--- Avec ces informations ---
(a) D'après l'extrait sur l'aromachologie, quelles difficultés les enfants adoptés peuvent-ils présenter ? Énumérez-les toutes.
(b) Reproduisez mot pour mot l'extrait sur l'aromachologie. Commencez aux mots « Ces bienfaits sensoriels » et arrêtez-vous après « ritualiser la sécurité. ».
(c) Reprenez l'extrait sur l'aromachologie là où il s'arrête et poursuivez-en la rédaction.

--- Extrait du document ---
== == ==

Une étude publiée dans Gérontologie et Société en 2022 confirme que la diffusion d’arômes d’huiles concentrées en lavande et en citron en maison de retraite permet de réduire les épisodes d’agitation chez des patients atteints de la maladie d’Alzheimer.
Ces bienfaits sensoriels prennent un autre sens lorsqu’on s’intéresse à l’enfance, en particulier à l’adoption. Selon des travaux de l’Observatoire national de la protection de l’enfance (ONPE) et de l’université de Bordeaux, les enfants adoptés, surtout ceux issus de contextes traumatiques, peuvent présenter des troubles de l’attachement, des angoisses ou des difficultés à dormir. L’aromachologie peut alors être utilisée comme un outil de stabilisation affective: créer un rituel olfactif avant le coucher, choisir ensemble une senteur douce, permet de construire des repères sensoriels, de ritualiser la sécurité.

== == ==

--- Entrées enregistrées ---
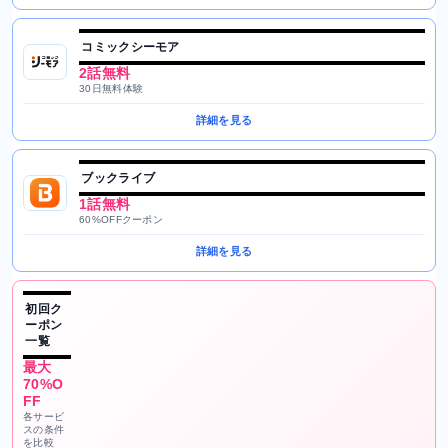
コミックシーモア
2話無料
30日無料体験
詳細を見る
ブックライブ
1話無料
60%OFFクーポン
詳細を見る
初回ク
ーポン
一覧
最大
70%O
FF
各サービ
スの条件
を比較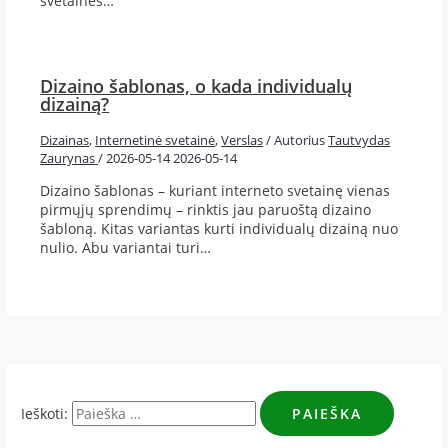
svetainės…
Dizaino šablonas, o kada individualų
dizainą?
Dizainas
,
Internetinė svetainė
,
Verslas
/ Autorius
Tautvydas
Zaurynas
/
2026-05-14
2026-05-14
Dizaino šablonas – kuriant interneto svetainę vienas
pirmųjų sprendimų – rinktis jau paruoštą dizaino
šabloną. Kitas variantas kurti individualų dizainą nuo
nulio. Abu variantai turi…
Ieškoti:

== == ==

--- Vos réponses ---
(a) Troubles de l'attachement ; angoisses ; difficultés à dormir.

(b)
Ces bienfaits sensoriels prennent un autre sens lorsqu’on s’intéresse à l’enfance, en particulier à l’adoption. Selon des travaux de l’Observatoire national de la protection de l’enfance (ONPE) et de l’université de Bordeaux, les enfants adoptés, surtout ceux issus de contextes traumatiques, peuvent présenter des troubles de l’attachement, des angoisses ou des difficultés à dormir. L’aromachologie peut alors être utilisée comme un outil de stabilisation affective: créer un rituel olfactif avant le coucher, choisir ensemble une senteur douce, permet de construire des repères sensoriels, de ritualiser la sécurité.

(c)
«La thérapie des enfants demande beaucoup de rigueur. Il faut être très attentif à l’odeur avec laquelle on travaille. Un parfum que l’enfant a associé à un épisode traumatique peut faire ressurgir des souvenirs douloureux et aggraver sa situation. C’est pourquoi nous essayons de ne travailler qu’avec des senteurs que l’enfant aime. De ce fait, on peut créer un cadre de sécurité en l’associant à une arôme. Nous pouvons construire la sérénité, la provoquer, et si l’enfant passe par un épisode difficile, il peut utiliser un stick olfactif pour retrouver son calme», détaille Pascale Frennet.
Une discipline jeune, mais prometteuse
Si l’aromachologie ne revendique pas le statut de science médicale, contrairement à l’aromathérapie, ses fondements neurobiologiques sont de plus en plus documentés. Des institutions comme l’Inserm ou le CNRS explorent l’effet neurologique des odeurs sur le cerveau. Plusieurs travaux montrent que certaines senteurs influencent la production de neurotransmetteurs liés au plaisir ou au calme, comme la dopamine ou la sérotonine. L’Institut français des pratiques aromatiques (Ifpa), quant à lui, forme désormais les soignants à ces pratiques dans les milieux hospitaliers.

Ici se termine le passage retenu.